━━━━━ Отрывок
Гуннар же воспринял евангелие обращения, звучавшее в монологе, как нечто
идущее из глубины его собственного сердца. Ему оно представлялось
прекрасным. Плохо сделано и плохо сыграно.
На роль Минуса я выбрал едва оперившегося актера, недавнего выпускника
театральной школы, явно не доросшего до сложностей, заложенных в этом
образе: преодоление границ, распутство, презрение к отцу и одновременно
страстное желание найти с ним контакт, привязанность к сестре. Ларс
Пассгорд, трогательный, замечательный юноша, буквально лез из кожи. Но на
его месте должен был бы быть молодой Бенгг Экерут. С годами я научился лучше
подбирать нужных людей на соответствующие роли. Мы с Пассгордом сделали все,
что было в наших силах. Он нисколько не виноват в нашей неудаче. В
результате у нас оказался струнный квартет, в котором один инструмент все
время фальшивит, а второй играет хоть и по нотам, но, не умея
интерпретировать. Третий инструмент играет чисто и уверенно, но я не
предоставил фон Сюдову нужного ему простора. Самое поразительное, с какой
совершенной музыкальностью Харриет Андерссон исполняет роль Карин.
━━━━━━━━━━
На основе сведений:
**a.** Какую роль, согласно отрывку, исполняет Харриет Андерссон?
**b.** Приведите дословно фрагмент отрывка: всё, начиная со слов «Гуннар же воспринял» и заканчивая словами «и плохо сыграно.».
━━━━━ Представленные записи
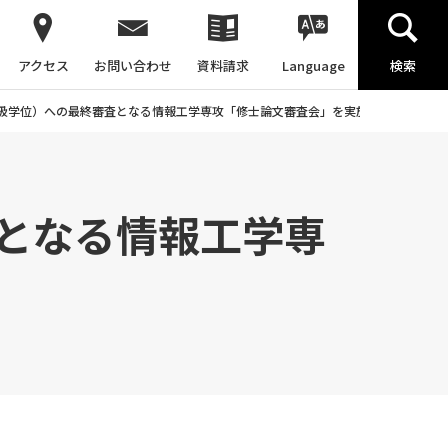
アクセス
お問い合わせ
資料請求
Language
検索
級学位）への最終審査となる情報工学専攻「修士論文審査会」を実施
となる情報工学専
━━━━━━━━━━
Ответы по порядку:
**a.** Роль Карин.

**b.**
Гуннар же воспринял евангелие обращения, звучавшее в монологе, как нечто
идущее из глубины его собственного сердца. Ему оно представлялось
прекрасным. Плохо сделано и плохо сыграно.